In this respect, we attempted to additionally employ structural features in the initial machine-learning scheme, considering our choice of molecules from the wide chemical space. Indeed, the prior difficulties in the implementation could be successfully resolved by taking advantage of the versatile input structures of machine-learning models. Firstly, molecular fingerprinting (FP) methods[36,37] were implanted in the machine-learning to express the molecular structure in the numeric index. FP methods could convert structural information of molecules into a simple data form (e.g., binary bits vector), which could serve as inputs. Secondly, by exploiting the machine-learning algorithms, the electronic and structural properties could be simultaneously expressed as a single feature vector, simply by merging two vectors.
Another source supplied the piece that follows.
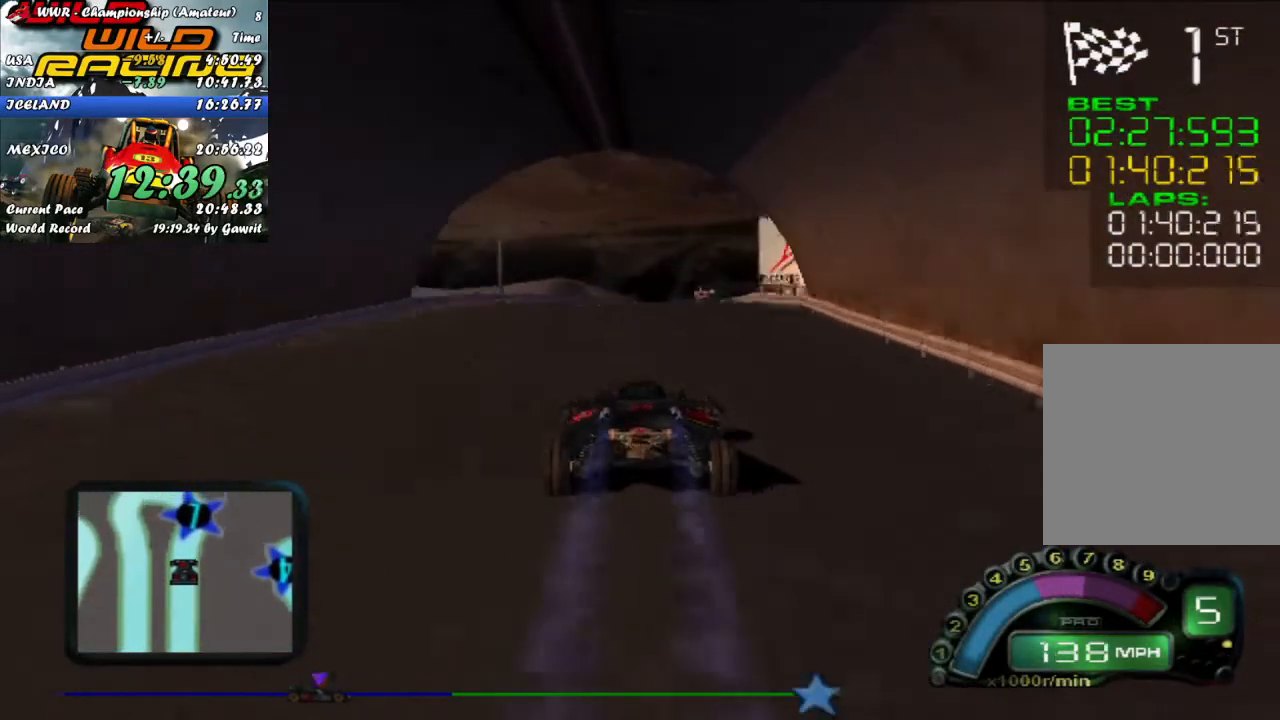
{"buttons": ["R2"], "left_stick": "right", "events": [[133, "left_stick", "right"], [250, "left_stick", "center"], [483, "left_stick", "right"]]}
With these two changes in the scheme, we trained ANN models again, and the resulting performance is presented in Table 1. Markedly, the new model, trained using both structural and electronic features, resulted in R-square values of 0.919 and 0.810 for electrophiles and nucleophiles, respectively, corresponding to an N + E RMSE value of 5.5. This signifies an outstanding improvement over R-square values of 0.864 and 0.674 for E and N, respectively, obtained from the previous ANN model, indicating the decisive role of structural features in the reactivity.
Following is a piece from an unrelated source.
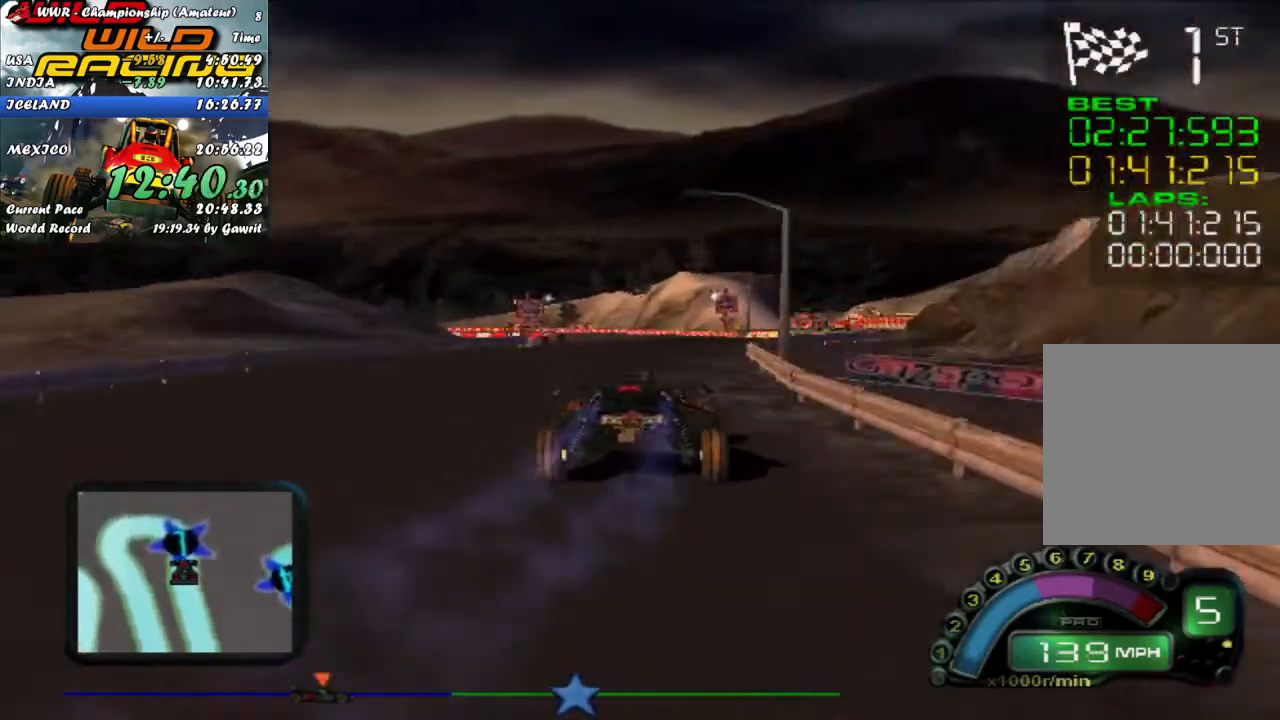
{"buttons": [], "left_stick": "left", "events": [[33, "left_stick", "up-left"], [117, "left_stick", "center"], [350, "left_stick", "left"], [367, "R2", "up"]]}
Test set R-square and RMSE values of the models trained with different expressions of electronic features and structural features

Features (electronic)	Local reactivity	—	Local reactivity	Adiabatic EA/IE	Adiabatic EA/IE, Parr function
Features (structural)	Fingerprint	Fingerprint	—	Fingerprint	Fingerprint
Electrophilicity prediction
Performance, test set R2	0.919	0.811	0.864	0.839	0.864
RMSE	2.28	3.48	2.95	3.21	2.95
Nucleophilicity prediction
Performance, test set R2	0.810	0.646	0.674	0.707	0.757
RMSE	3.23	4.41	4.23	4.01	3.65

We could also verify the importance of structural features combined with the local indices by comparatively altering machine-learning schemes, as summarized in Table 1. When simply adopting either structural features (FP) or the local indices, the R-square values of the model after the machine-learning remained significantly lower than the combined case, which were 0.811 (electrophilicity) and 0.646 (nucleophilicity) for FP only and 0.864 and 0.674 for local indices only. Moreover, when excluding the local indices, the R-square values of the models trained with the utilization of FP were significantly low: 0.839 (or 0.864) and 0.707 (or 0.757) for electrophiles and nucleophiles, respectively, in the case of adiabatic EA/IE or the merging of adiabatic EA/IE with the Parr function (see Table S15† for more details). These results not only demonstrate the effectiveness of our local reactivity expressions but also indicate that structural information should be combined with the local reactivity information. They also emphasize that an appropriate expression of features can improve a machine-learning model even if the same amount of information is provided.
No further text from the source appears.